Aslında takip etmedim. Başka sanatçılardan etkilenme olasılığı kaçındığım bir şey ama sağda-solda tabii ki gördüm. Çok işlenen bir konu olduğunu bilerek farklı bir şey yapabileceğime kanaat getirdikten çalışmaya başladım.
Kolajlarınız, bu meseleyi derinlemesine anlatma çabasında sizi tatmin etti mi? Farklı bir medyum arayışı yaşadınız mı?
Bu sergimin diğerlerinden en büyük farkı; tanınmayan, başka ressamlara ait 60-70 yıllık resimler üzerinden hareket etmek oldu.

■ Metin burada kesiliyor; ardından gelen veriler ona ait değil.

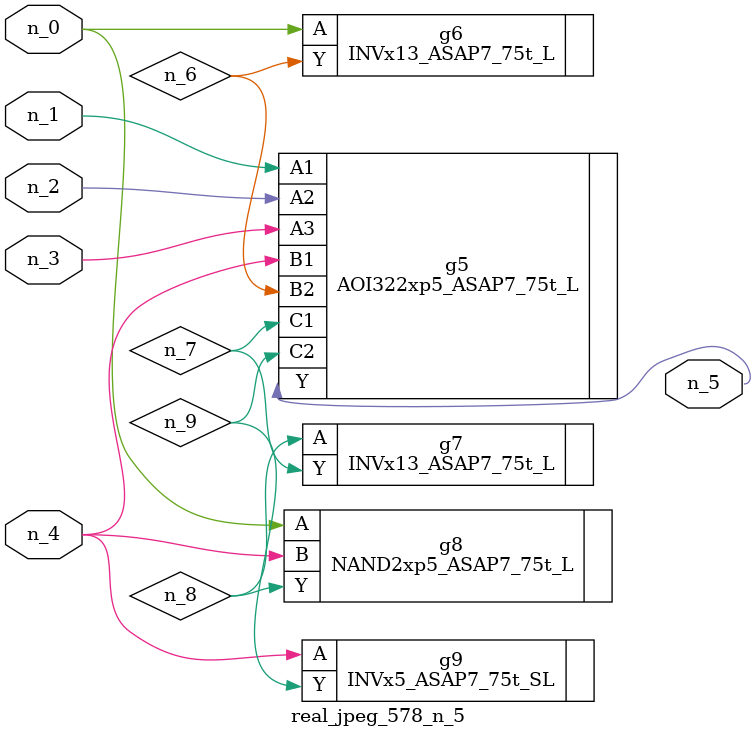
<source format=v>
module real_jpeg_578_n_5 (n_4, n_0, n_1, n_2, n_3, n_5);

input n_4;
input n_0;
input n_1;
input n_2;
input n_3;

output n_5;

wire n_8;
wire n_6;
wire n_7;
wire n_9;

INVx13_ASAP7_75t_L g6 ( 
.A(n_0),
.Y(n_6)
);

NAND2xp5_ASAP7_75t_L g8 ( 
.A(n_0),
.B(n_4),
.Y(n_8)
);

AOI322xp5_ASAP7_75t_L g5 ( 
.A1(n_1),
.A2(n_2),
.A3(n_3),
.B1(n_4),
.B2(n_6),
.C1(n_7),
.C2(n_9),
.Y(n_5)
);

INVx5_ASAP7_75t_SL g9 ( 
.A(n_4),
.Y(n_9)
);

INVx13_ASAP7_75t_L g7 ( 
.A(n_8),
.Y(n_7)
);


endmodule
</source>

Bunlar buluntu eserler mi?
Bu resimleri eşimle birlikte daha çok yurt dışından topladık. İstanbul’daki bit pazarlarını, antikacıları da ziyaret ettik. Çok pahalı olmayanları aldık. Tanınmış ressamlara ait değilller. Bunları toplamamızın nedeni şu: Dikkat edin, hemen hemen her gelir grubundan insanın evinde bir doğa resmi vardır. İnsanların özlemleri üzerine kafa yormaya başladım bu sayede. ‘İnsanlar neden evlerinde bir natürmort ya da nü esere yer vermiyor da peyzaj asıyor?’ Hep bir hayal coğrafyasının özlemiydi bence bu. Bu sergi için de aradığım kıvılcım bu sayede belirdi. Bu sıradan, hayal coğrafyalarıyla mültecilerin siyah-beyaz ikilemi serginin görsel temelini oluşturdu.
‘Kâğıt’ın her hâli
Pilevneli Mecidiyeköy, Kezban Arca Batıbeki sergisiyle eş zamanlı olarak Pilevneli Project tarafından gerçekleştirilen ‘Kâğıt’ başlıklı sergiye de ev sahipliği yapıyor. ‘Kâğıt’, 100’ün üzerinde sanatçının kâğıt işlerine odaklanan geniş kapsamlı bir sergi. Türkiye çağdaş sanatında, 1960’lardan bugüne uzanan bir çizgide, kâğıt üzerine yapılan işler ve de bizzat materyal olarak kağıdın kullanıldığı yapıtları bir araya getiren araştırma odaklı sergi, hem usta hem de genç sanatçıların yapıtları ışığında bu alanı kapsamlı bir şekilde, her yönüyle ele alıyor.